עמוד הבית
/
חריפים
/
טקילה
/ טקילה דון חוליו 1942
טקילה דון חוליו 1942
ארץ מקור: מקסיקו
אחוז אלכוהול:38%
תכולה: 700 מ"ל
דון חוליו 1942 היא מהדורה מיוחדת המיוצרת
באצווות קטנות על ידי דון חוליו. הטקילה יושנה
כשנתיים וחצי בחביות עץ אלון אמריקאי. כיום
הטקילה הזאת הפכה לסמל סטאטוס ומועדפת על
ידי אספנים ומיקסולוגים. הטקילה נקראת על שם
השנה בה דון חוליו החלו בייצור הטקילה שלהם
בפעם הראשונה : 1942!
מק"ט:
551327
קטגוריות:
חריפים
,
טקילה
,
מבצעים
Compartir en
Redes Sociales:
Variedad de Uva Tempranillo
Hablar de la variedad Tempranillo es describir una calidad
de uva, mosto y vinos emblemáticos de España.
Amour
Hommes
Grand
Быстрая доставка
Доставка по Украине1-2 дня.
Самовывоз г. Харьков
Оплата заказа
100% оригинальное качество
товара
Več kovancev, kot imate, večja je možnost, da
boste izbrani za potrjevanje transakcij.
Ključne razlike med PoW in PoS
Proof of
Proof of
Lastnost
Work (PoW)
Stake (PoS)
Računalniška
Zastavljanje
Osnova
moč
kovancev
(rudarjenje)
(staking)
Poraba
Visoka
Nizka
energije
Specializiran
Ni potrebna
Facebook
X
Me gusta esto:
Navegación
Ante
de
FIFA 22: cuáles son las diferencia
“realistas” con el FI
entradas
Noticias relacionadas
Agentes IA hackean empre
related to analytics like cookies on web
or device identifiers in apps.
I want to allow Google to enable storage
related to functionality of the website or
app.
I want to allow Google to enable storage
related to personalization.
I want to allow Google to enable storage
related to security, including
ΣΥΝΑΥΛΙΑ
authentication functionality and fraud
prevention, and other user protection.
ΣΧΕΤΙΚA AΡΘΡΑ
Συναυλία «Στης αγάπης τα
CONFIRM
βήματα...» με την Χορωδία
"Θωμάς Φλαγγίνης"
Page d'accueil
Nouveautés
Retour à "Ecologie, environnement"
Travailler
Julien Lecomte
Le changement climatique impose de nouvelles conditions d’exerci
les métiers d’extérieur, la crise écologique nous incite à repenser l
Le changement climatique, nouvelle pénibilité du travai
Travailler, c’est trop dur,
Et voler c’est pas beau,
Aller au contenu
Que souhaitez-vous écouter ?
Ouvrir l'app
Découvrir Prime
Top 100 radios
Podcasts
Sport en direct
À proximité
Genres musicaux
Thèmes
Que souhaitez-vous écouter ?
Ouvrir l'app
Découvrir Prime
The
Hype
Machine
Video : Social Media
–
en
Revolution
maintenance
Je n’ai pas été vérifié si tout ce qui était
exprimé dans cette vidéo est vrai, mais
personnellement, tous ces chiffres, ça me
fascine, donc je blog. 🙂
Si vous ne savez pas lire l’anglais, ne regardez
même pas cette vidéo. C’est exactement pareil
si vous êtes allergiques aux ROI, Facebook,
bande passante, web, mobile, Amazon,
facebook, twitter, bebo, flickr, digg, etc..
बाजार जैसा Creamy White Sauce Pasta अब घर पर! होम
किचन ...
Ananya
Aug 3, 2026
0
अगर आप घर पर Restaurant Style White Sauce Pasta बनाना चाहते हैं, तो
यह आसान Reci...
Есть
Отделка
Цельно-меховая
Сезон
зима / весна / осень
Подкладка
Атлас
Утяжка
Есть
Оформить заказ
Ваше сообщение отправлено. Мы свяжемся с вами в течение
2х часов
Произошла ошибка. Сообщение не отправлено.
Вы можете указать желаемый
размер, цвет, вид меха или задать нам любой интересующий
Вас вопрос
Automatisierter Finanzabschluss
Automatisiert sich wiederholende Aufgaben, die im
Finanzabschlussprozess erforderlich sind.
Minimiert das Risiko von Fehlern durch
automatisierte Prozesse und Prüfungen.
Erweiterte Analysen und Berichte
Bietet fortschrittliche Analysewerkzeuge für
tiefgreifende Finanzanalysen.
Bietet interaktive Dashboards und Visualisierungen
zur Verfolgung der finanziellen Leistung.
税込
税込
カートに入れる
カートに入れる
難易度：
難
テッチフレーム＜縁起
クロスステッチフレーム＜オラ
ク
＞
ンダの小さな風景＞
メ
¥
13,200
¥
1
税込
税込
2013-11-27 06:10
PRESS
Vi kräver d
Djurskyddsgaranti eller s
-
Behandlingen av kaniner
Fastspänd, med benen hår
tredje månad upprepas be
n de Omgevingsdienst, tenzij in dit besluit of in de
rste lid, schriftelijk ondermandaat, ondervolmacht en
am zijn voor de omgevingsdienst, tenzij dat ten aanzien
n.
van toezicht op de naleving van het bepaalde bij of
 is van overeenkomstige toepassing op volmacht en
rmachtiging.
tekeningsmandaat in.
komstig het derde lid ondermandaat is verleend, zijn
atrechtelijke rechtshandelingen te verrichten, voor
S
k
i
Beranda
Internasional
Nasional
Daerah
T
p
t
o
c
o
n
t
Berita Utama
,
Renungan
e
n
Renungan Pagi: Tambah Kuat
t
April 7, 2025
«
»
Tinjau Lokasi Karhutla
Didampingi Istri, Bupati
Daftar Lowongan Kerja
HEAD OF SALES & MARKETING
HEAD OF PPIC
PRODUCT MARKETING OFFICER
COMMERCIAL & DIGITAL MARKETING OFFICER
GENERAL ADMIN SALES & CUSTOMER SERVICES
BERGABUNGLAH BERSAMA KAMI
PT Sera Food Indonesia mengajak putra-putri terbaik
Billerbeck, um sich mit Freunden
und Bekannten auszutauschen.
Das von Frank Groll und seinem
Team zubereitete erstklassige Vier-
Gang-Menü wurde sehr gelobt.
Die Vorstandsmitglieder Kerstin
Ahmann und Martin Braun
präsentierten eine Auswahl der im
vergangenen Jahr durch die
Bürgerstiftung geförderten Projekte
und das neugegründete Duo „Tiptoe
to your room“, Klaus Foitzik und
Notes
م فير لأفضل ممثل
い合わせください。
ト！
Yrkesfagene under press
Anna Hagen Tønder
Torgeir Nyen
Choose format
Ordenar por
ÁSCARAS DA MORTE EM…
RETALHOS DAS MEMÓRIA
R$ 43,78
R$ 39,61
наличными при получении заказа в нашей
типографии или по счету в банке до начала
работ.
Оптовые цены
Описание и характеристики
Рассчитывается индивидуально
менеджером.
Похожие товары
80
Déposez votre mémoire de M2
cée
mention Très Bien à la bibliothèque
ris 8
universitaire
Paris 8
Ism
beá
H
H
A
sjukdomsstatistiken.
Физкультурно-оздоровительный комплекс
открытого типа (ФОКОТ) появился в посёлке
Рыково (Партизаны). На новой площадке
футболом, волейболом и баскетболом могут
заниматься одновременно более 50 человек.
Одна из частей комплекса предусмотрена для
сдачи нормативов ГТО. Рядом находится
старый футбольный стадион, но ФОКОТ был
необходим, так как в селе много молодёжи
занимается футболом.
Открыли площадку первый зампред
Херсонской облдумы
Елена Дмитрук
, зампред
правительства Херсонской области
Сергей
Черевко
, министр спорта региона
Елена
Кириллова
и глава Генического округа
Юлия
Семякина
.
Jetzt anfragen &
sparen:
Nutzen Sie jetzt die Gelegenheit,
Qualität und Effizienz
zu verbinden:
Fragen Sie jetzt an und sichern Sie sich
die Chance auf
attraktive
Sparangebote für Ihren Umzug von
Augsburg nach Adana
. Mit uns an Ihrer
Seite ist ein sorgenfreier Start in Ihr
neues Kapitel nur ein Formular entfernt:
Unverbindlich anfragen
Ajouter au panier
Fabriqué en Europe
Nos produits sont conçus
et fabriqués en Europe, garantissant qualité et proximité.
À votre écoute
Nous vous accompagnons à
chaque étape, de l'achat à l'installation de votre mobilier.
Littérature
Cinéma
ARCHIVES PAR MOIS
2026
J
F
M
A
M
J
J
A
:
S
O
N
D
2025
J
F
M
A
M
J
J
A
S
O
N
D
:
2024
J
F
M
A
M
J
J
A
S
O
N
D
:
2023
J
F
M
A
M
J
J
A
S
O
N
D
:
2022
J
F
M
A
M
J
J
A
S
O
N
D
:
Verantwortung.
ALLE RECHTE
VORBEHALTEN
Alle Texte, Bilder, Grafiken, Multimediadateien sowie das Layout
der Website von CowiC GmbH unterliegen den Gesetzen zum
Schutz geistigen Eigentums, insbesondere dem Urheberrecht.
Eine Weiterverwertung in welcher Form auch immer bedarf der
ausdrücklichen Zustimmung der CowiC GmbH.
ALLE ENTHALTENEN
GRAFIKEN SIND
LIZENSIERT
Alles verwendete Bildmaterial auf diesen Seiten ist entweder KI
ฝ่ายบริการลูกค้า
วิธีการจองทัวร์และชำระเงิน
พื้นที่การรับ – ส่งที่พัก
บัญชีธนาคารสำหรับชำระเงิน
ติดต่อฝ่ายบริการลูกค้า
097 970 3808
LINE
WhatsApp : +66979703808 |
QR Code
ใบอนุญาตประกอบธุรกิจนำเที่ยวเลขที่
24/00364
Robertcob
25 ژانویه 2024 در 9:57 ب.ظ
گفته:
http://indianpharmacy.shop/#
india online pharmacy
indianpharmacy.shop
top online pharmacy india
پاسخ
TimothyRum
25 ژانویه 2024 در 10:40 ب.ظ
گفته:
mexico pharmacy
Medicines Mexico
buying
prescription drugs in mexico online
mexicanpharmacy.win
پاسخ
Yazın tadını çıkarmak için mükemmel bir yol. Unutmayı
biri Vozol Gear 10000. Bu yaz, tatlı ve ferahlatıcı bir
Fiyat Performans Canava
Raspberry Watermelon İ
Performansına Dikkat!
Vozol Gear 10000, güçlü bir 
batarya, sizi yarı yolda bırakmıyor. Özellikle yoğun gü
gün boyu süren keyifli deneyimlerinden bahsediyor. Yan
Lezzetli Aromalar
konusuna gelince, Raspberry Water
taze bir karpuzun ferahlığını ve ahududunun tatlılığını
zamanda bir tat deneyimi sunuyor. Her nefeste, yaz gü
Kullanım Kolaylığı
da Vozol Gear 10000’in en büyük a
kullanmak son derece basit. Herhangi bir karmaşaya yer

## JOB
Reproduce the entries from their first line through the line that contains "les métiers d’extérieur, la", including both ends, character for character.

## RESPONSE AREA
עמוד הבית
/
חריפים
/
טקילה
/ טקילה דון חוליו 1942
טקילה דון חוליו 1942
ארץ מקור: מקסיקו
אחוז אלכוהול:38%
תכולה: 700 מ"ל
דון חוליו 1942 היא מהדורה מיוחדת המיוצרת
באצווות קטנות על ידי דון חוליו. הטקילה יושנה
כשנתיים וחצי בחביות עץ אלון אמריקאי. כיום
הטקילה הזאת הפכה לסמל סטאטוס ומועדפת על
ידי אספנים ומיקסולוגים. הטקילה נקראת על שם
השנה בה דון חוליו החלו בייצור הטקילה שלהם
בפעם הראשונה : 1942!
מק"ט:
551327
קטגוריות:
חריפים
,
טקילה
,
מבצעים
Compartir en
Redes Sociales:
Variedad de Uva Tempranillo
Hablar de la variedad Tempranillo es describir una calidad
de uva, mosto y vinos emblemáticos de España.
Amour
Hommes
Grand
Быстрая доставка
Доставка по Украине1-2 дня.
Самовывоз г. Харьков
Оплата заказа
100% оригинальное качество
товара
Več kovancev, kot imate, večja je možnost, da
boste izbrani za potrjevanje transakcij.
Ključne razlike med PoW in PoS
Proof of
Proof of
Lastnost
Work (PoW)
Stake (PoS)
Računalniška
Zastavljanje
Osnova
moč
kovancev
(rudarjenje)
(staking)
Poraba
Visoka
Nizka
energije
Specializiran
Ni potrebna
Facebook
X
Me gusta esto:
Navegación
Ante
de
FIFA 22: cuáles son las diferencia
“realistas” con el FI
entradas
Noticias relacionadas
Agentes IA hackean empre
related to analytics like cookies on web
or device identifiers in apps.
I want to allow Google to enable storage
related to functionality of the website or
app.
I want to allow Google to enable storage
related to personalization.
I want to allow Google to enable storage
related to security, including
ΣΥΝΑΥΛΙΑ
authentication functionality and fraud
prevention, and other user protection.
ΣΧΕΤΙΚA AΡΘΡΑ
Συναυλία «Στης αγάπης τα
CONFIRM
βήματα...» με την Χορωδία
"Θωμάς Φλαγγίνης"
Page d'accueil
Nouveautés
Retour à "Ecologie, environnement"
Travailler
Julien Lecomte
Le changement climatique impose de nouvelles conditions d’exerci
les métiers d’extérieur, la crise écologique nous incite à repenser l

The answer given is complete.